[Annotated scene photographs]
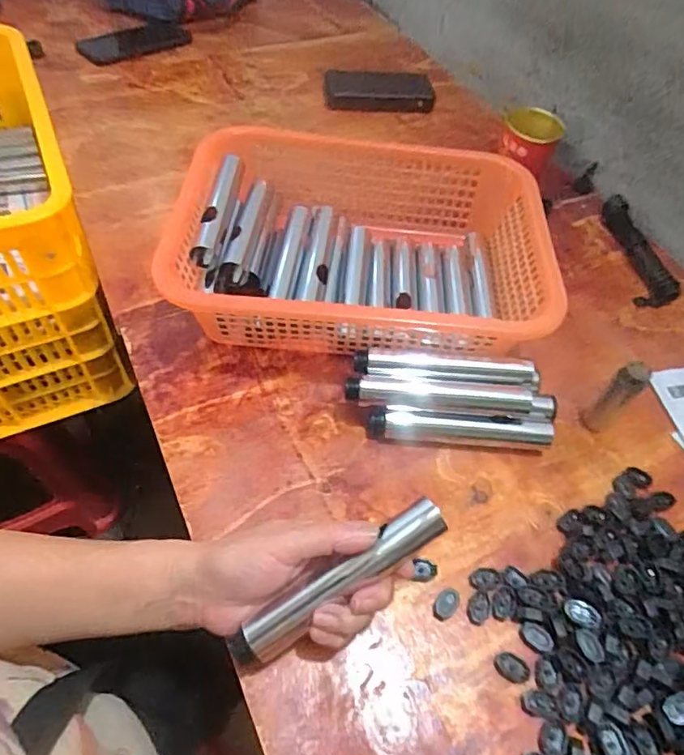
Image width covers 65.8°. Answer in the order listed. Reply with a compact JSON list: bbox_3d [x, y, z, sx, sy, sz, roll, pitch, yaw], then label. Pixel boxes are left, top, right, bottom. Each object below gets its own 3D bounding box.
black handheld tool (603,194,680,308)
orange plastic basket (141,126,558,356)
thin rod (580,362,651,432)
[{"bbox_3d":[0.336,-0.147,0.599,0.039,0.027,0.158,3,54,-2],"label":"black handheld tool"},{"bbox_3d":[0.018,-0.120,0.516,0.327,0.096,0.241,5,54,0],"label":"orange plastic basket"},{"bbox_3d":[0.226,0.017,0.439,0.016,0.079,0.022,-37,64,-26],"label":"thin rod"}]

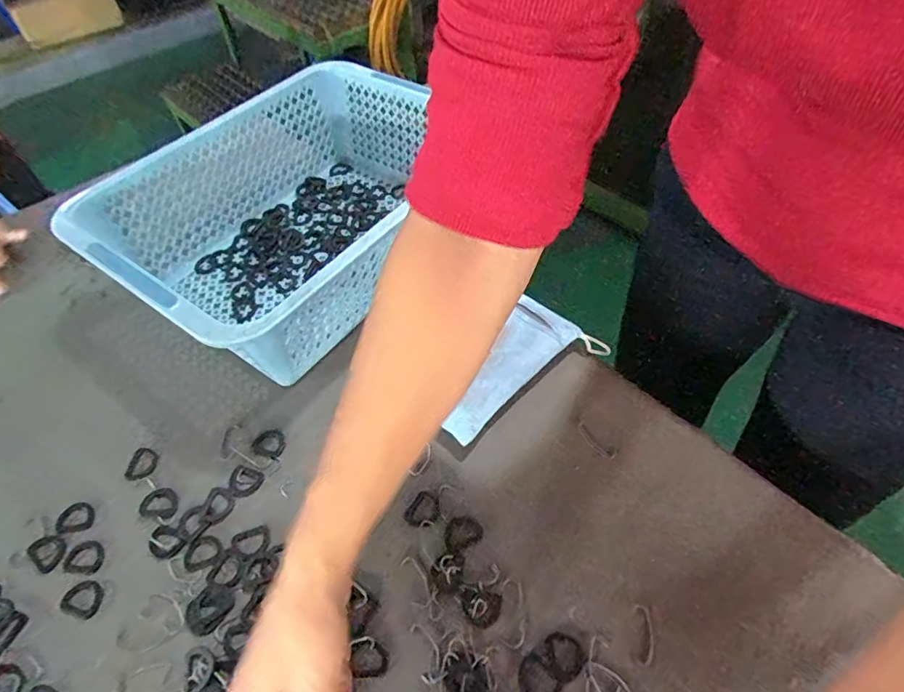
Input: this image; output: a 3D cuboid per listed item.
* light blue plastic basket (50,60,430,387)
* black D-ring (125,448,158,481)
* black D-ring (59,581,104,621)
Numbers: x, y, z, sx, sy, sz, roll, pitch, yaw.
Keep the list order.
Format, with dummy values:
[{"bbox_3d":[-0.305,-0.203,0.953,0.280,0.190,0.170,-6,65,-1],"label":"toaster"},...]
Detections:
[{"bbox_3d":[-0.154,-0.151,0.572,0.288,0.119,0.383,29,58,23],"label":"light blue plastic basket"},{"bbox_3d":[-0.269,0.102,0.456,0.023,0.004,0.031,2,52,4],"label":"black D-ring"},{"bbox_3d":[-0.274,0.188,0.390,0.030,0.004,0.025,18,55,17],"label":"black D-ring"}]

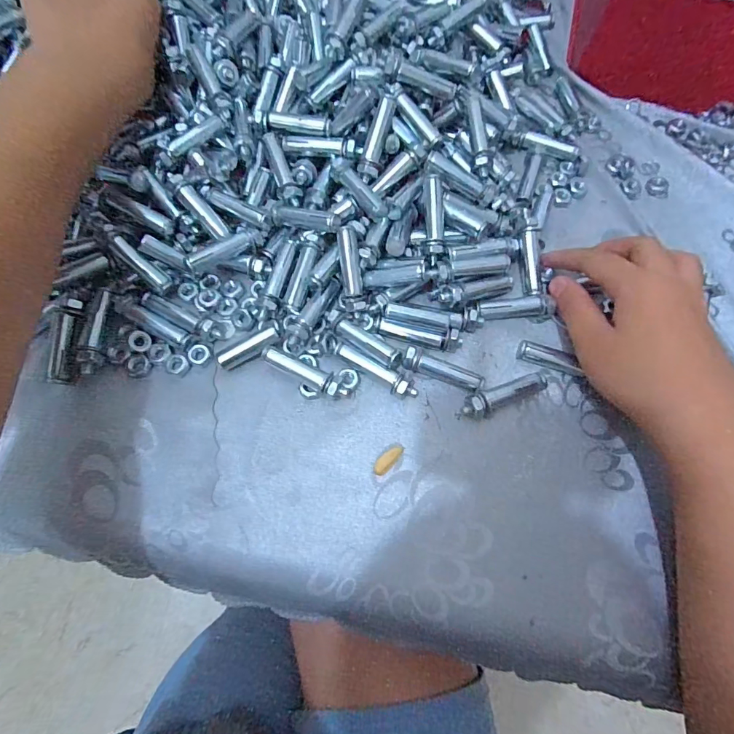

*PROBLEM*.
From the line containing "Keep the list order." down to the last line of the data, print every line exactly and nothing else. Pictures stay out of the copy.

*SOLUTION FOR THIS PROBLEM*.
Keep the list order.
Format, with dummy values:
[{"bbox_3d":[-0.305,-0.203,0.953,0.280,0.190,0.170,-6,65,-1],"label":"toaster"},...]
Detections:
[{"bbox_3d":[-0.154,-0.151,0.572,0.288,0.119,0.383,29,58,23],"label":"light blue plastic basket"},{"bbox_3d":[-0.269,0.102,0.456,0.023,0.004,0.031,2,52,4],"label":"black D-ring"},{"bbox_3d":[-0.274,0.188,0.390,0.030,0.004,0.025,18,55,17],"label":"black D-ring"}]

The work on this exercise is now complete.